Back to the Chief, honest to goodness, it looks like there’s no place to go. The rock outcropping curves around, the chains end and dense trees wait on the other side of what looks to be a certain drop off. Where is the path? I look around for another way up, but there’s nothing. Surely no direction to go but backward.
“Yeah, that’s right,” Gary calls, watching me hoist myself atop the rock ledge and tread, so confused, a couple steps forward. “Do you see it now?”

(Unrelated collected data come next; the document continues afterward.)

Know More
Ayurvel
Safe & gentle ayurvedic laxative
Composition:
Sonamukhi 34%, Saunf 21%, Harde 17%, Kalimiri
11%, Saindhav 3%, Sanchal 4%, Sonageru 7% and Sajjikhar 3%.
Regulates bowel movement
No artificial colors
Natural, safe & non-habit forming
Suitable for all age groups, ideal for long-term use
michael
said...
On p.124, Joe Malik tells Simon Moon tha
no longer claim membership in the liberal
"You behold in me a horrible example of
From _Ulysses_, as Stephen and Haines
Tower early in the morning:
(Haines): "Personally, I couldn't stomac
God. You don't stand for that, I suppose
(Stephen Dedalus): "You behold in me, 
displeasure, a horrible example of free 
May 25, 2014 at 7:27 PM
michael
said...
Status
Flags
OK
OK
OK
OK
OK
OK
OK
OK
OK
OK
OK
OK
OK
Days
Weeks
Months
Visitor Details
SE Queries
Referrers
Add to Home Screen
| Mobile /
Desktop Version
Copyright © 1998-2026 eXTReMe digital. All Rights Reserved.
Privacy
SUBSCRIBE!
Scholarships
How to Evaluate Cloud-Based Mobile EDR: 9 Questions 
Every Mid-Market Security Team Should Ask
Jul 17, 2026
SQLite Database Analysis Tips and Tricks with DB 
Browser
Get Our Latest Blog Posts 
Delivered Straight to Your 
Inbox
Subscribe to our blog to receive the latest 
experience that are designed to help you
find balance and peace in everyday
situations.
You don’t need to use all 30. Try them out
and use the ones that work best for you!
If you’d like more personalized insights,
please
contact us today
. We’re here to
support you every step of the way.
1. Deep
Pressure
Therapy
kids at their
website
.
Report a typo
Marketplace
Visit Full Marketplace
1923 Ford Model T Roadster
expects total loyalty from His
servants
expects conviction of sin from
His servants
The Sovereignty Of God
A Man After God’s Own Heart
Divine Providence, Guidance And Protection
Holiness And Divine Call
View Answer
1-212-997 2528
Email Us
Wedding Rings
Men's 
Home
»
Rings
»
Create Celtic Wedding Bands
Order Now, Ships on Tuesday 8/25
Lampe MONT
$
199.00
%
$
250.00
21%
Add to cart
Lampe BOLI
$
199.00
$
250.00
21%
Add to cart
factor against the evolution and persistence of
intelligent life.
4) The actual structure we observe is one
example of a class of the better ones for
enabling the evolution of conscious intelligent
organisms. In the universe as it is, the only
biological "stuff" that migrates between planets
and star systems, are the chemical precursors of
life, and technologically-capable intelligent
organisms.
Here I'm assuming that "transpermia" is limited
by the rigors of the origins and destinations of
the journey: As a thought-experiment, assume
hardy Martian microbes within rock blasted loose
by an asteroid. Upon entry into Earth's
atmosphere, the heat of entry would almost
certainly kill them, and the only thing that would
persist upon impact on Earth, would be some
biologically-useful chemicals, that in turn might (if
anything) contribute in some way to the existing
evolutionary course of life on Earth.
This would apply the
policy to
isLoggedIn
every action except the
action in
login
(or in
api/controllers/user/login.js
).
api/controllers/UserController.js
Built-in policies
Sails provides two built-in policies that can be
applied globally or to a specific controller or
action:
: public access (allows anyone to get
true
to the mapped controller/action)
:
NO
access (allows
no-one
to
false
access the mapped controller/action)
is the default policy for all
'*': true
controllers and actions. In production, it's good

I don’t see it. But I take a precarious step forward anyway. And another. Suddenly, out of nowhere, a flat plane of rock appears at the curve of the granite’s edge, a natural, though previously invisible, pathway just a couple steps from a trail marker and a short pine-needle path to more chains and a crevasse. My brain shifts back into a cerebral space just long enough for me to spot a metaphor.
I can’t see the path. I fear it’s not there. I feel confused, despondent and worried about all the ways I’ve effed up to end up in this seeming dead end. All I want to do is turn around and not be so close to the edge of certain-death drop-off.
But I am here. I can’t turn back without being super disappointed. Others have gone this way before me and not crashed to their death, so I know it must be possible. There is a way forward. I just need to have faith. I just need to take another step.
At least on the trail to peak two of Stawamus Chief Mountain, not only does a path reveal itself, but it comes with chains to assist in the tricky ascent.
“Maybe life can be like that, too?” I say to myself, half-wondering, half-praying.
I pull up through the smooth granite crevasse and hear the sounds of laughter and top-of-the-mountain chatter just ahead.
As we crest the summit, I’m flooded with the kind of reverence and wonder Mother Nature routinely gifts.
Gazing around at the vastness of this range, the sea and the sky, I sense new faith sprouting. “Thank you,” I say silently…to God, to Amin and Gary, to myself, to Brian, to my body and to Spirit in general. All is well. Everything is going to be ok. The path will show up. Just have faith and keep going.